Quand l’aiguille se pose sur ce vinyle, ce n’est pas le silence d’un studio que l’on entend, mais le grondement d’une foule. Nous sommes à la fin d’octobre 1968, au Grande Ballroom de Détroit. Le groupe refuse d’enfermer son énergie entre quatre murs capitonnés. Ils enregistrent leur tout premier album en public, devant leur peuple, au milieu de la sueur et des amplis poussés à bout.

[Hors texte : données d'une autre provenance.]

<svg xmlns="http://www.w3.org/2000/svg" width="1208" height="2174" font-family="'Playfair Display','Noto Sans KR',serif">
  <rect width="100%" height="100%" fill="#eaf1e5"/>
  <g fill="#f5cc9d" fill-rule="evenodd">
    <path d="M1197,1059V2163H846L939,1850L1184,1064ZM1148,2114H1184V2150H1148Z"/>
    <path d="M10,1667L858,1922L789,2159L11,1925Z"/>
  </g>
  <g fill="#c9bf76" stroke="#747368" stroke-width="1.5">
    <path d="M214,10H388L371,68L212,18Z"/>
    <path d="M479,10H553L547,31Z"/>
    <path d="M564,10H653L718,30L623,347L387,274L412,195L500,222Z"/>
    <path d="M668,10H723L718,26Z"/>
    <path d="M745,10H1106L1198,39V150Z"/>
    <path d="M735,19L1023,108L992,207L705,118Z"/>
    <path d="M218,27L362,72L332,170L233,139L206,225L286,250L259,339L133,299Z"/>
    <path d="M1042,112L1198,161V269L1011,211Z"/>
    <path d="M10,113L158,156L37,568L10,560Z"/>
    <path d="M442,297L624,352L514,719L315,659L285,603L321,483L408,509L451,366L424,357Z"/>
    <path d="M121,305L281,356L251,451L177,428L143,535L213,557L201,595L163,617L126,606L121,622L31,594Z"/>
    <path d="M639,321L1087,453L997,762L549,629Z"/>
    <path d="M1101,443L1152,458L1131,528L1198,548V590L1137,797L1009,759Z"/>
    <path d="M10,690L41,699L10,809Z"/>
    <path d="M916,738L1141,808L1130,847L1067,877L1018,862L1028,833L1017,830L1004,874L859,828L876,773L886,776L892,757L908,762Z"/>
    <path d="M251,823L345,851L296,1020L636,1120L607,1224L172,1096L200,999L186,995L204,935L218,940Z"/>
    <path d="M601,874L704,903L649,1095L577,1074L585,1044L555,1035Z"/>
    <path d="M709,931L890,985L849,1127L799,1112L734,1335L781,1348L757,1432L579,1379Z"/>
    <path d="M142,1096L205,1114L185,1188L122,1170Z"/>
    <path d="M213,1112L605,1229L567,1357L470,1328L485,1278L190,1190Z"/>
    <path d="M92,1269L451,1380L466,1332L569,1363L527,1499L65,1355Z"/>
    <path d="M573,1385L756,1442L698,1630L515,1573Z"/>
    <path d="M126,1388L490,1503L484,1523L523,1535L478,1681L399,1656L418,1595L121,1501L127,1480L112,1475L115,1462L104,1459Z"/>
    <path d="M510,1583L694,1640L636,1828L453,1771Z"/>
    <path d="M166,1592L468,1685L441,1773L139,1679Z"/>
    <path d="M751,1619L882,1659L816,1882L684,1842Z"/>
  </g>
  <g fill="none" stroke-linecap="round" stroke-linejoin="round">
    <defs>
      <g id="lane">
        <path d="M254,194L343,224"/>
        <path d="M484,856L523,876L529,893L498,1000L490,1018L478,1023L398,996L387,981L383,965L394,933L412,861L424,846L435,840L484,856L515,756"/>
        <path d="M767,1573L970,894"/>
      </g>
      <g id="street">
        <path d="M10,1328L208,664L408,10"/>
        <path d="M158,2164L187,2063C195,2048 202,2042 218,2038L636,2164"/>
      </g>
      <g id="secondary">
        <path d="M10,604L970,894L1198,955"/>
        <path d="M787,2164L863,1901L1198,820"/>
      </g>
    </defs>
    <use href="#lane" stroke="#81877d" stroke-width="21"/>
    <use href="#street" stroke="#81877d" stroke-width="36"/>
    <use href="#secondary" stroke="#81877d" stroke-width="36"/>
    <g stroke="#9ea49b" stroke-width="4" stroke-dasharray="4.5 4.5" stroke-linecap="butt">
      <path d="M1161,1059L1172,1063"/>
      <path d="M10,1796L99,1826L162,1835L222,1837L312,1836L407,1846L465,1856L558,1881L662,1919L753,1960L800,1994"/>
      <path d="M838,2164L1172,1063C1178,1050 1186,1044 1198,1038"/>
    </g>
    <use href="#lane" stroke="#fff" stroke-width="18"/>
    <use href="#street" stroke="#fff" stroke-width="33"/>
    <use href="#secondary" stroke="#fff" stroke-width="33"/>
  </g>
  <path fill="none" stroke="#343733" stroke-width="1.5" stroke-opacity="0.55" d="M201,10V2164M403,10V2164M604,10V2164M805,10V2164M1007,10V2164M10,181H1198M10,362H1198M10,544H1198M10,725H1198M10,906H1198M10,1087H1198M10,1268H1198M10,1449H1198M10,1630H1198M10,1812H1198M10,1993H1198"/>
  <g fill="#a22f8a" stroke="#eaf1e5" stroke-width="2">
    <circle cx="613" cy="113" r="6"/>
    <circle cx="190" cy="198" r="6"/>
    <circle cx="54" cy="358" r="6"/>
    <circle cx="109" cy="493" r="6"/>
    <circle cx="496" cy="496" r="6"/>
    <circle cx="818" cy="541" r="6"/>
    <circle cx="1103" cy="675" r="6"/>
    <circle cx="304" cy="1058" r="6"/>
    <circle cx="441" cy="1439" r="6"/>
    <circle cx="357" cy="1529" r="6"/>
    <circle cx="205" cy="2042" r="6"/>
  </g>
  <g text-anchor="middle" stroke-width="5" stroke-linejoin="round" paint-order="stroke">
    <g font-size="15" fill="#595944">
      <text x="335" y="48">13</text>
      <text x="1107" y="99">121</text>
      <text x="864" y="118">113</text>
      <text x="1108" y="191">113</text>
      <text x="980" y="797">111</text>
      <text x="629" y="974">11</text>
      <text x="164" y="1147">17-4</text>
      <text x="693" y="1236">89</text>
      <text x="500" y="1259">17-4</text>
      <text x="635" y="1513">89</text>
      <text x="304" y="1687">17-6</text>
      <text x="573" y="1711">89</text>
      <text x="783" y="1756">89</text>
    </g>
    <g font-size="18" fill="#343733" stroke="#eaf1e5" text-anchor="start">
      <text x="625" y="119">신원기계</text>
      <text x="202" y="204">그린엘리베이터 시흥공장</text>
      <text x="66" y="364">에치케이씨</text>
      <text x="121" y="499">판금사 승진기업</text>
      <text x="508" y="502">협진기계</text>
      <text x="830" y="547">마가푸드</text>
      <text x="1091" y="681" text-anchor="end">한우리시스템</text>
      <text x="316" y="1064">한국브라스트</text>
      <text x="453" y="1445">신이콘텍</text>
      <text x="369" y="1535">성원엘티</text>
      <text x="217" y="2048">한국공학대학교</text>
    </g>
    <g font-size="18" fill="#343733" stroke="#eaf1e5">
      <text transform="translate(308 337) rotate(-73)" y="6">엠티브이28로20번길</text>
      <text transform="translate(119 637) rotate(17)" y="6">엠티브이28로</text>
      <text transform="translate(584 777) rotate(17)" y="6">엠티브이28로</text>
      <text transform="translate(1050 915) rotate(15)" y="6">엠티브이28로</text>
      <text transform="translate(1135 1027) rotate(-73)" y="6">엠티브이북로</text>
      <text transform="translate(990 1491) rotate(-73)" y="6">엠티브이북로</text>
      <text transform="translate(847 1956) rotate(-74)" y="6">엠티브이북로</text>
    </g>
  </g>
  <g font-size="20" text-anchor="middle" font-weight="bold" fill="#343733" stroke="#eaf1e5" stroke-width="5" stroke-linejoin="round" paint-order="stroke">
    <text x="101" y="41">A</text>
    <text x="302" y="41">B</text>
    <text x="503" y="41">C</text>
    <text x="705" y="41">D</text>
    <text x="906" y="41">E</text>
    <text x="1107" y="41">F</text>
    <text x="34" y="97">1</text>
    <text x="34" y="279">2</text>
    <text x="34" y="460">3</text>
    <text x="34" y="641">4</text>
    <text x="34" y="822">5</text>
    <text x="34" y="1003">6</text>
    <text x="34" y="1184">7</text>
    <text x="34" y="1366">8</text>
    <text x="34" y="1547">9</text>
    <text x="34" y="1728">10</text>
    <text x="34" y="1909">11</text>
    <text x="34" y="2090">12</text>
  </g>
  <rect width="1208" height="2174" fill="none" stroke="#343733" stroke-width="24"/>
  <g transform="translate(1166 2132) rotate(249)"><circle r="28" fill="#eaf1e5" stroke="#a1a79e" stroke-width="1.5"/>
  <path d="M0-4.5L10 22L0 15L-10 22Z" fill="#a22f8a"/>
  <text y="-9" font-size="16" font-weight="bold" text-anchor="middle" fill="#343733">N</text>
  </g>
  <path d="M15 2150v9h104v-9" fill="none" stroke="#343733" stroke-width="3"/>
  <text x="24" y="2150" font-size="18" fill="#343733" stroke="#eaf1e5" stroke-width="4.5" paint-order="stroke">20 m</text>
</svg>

Le premier contact est visuel. Cette pochette double, presque agressive, s’observait de longues minutes, posée contre la table de nuit pendant que les haut-parleurs vibraient. On y voit un chaos d’images superposées, des visages en transe, des drapeaux américains et ce logo massif qui s’imprime dans la rétine. L’objet physique transmet déjà l’urgence de la musique.
Dès l’ouverture, les guitares de Wayne Kramer et Fred Smith s’entrechoquent comme des morceaux de métal dans une usine automobile. Le son est lourd, rêche, saturé jusqu’à l’os. La basse de Michael Davis cogne directement dans la poitrine. C’est une décharge de rock primitif qui annonce, avec presque dix ans d’avance, l’explosion du mouvement punk.
Quand la face A se termine, on se surprend à respirer un grand coup avant de retourner la galette noire. Les morceaux s’enchaînent sans concession, portés par le chant habité de Rob Tyner. L’écoute se fait souvent tard, le volume un peu trop haut pour la pièce, pour capter chaque larsen, chaque choc de cymbale.
Ce disque ne cherche pas à plaire. Il cherche à exister intensément, le temps de deux faces gravées dans le plastique.
L’ampli s’éteint, mais les oreilles sifflent encore un long moment dans le calme de la nuit.